TEXTE DE L'EXERCICE
Kévé, 16 jan. (ATOP) – Trente riziculteurs des communes Avé 1 et 2 ont pris part, du 12 au 16 janvier à Kévé, à un atelier de renforcement des capacités sur les techniques modernes de production du riz.
La direction préfectorale de l’Agriculture, de la Pêche, des Ressources animales et de la Souveraineté alimentaire a initié cette formation en partenariat avec la Chambre régionale d’Agriculture de la région Maritime. L’activité a bénéficié de l’appui technique des services de vulgarisation agricole et de formateurs spécialisés, et l’appui financier du Centre de recherche, d’étude et de formation au service du développement (CREFORSES) et du Fonds national d’apprentissage, de formation et de perfectionnement professionnels (FNAFPP).
Ce renforcement vise à restaurer la fertilité des sols, à réduire les coûts de production et à professionnaliser les exploitations agricoles et à améliorer durablement les rendements du riz.
Les riziculteurs ont été formés, entre autres, sur la préparation et le choix des parcelles rizicoles, l’utilisation de semences améliorées adaptées au milieu local et la gestion durable de la fertilité des sols à travers le compost. Ils ont également appris des techniques culturales améliorées, notamment le Système de riziculture intensive (SRI), le semis et le repiquage en ligne, la gestion rationnelle de l’eau, les bonnes pratiques de récolte, de stockage et de conservation du riz. Des notions de base en gestion d’une unité agricole, incluant la planification, la tenue de fiches techniques et le calcul des coûts de production, leur ont été enseignées.

DONNÉES ENREGISTRÉES
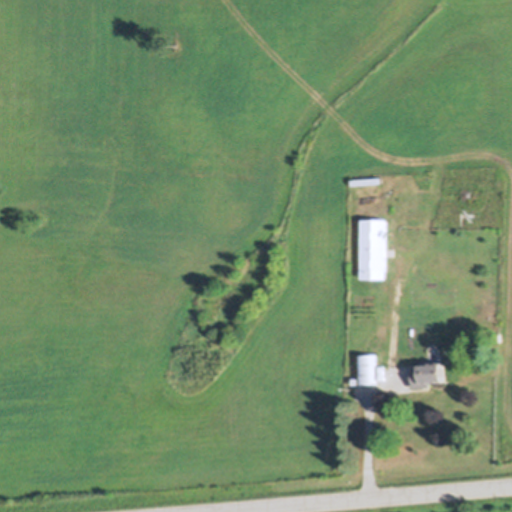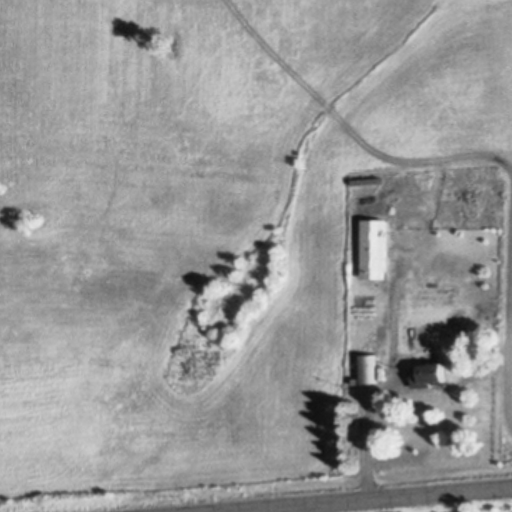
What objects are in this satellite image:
building: (375, 247)
building: (372, 249)
building: (369, 368)
building: (368, 369)
building: (383, 372)
building: (429, 373)
building: (427, 375)
road: (365, 428)
road: (366, 500)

LISTE DES TÂCHES
1. Répondez à ces questions d'après l'article sur la formation des riziculteurs :
(a) Combien de riziculteurs ont pris part à l'atelier ?
(b) Avec quel organisme la direction préfectorale a-t-elle initié la formation ?
(c) À travers quoi la gestion durable de la fertilité des sols a-t-elle été abordée ?
2. Reprenez l'article sur la formation des riziculteurs après sa dernière phrase et rédigez-en la suite.
Les enregistrements n'ont aucun rôle dans cet exercice.

LISTE DES RÉPONSES
1.
(a) Trente.
(b) La Chambre régionale d'Agriculture de la région Maritime.
(c) À travers le compost.

2.
Le président de la chambre de l’Agriculture de la région Maritime, Aziakou Komla, a salué cette initiative, une « réponse concrète aux défis de productivité et de sécurité alimentaire dans la région ». Il a exhorté les producteurs à appliquer les connaissances transmises pour « transformer durablement la riziculture locale et améliorer les revenus des ménages agricoles ».
Au nom des participants, Ayivi Dogbera a exprimé sa satisfaction. « Nous avons compris que certaines pratiques, comme le brûlage des champs et l’usage excessif des herbicides, appauvrissent nos sols. Avec ces nouvelles techniques, nous sommes confiants pour améliorer nos rendements et la qualité de notre production », a-t-il déclaré.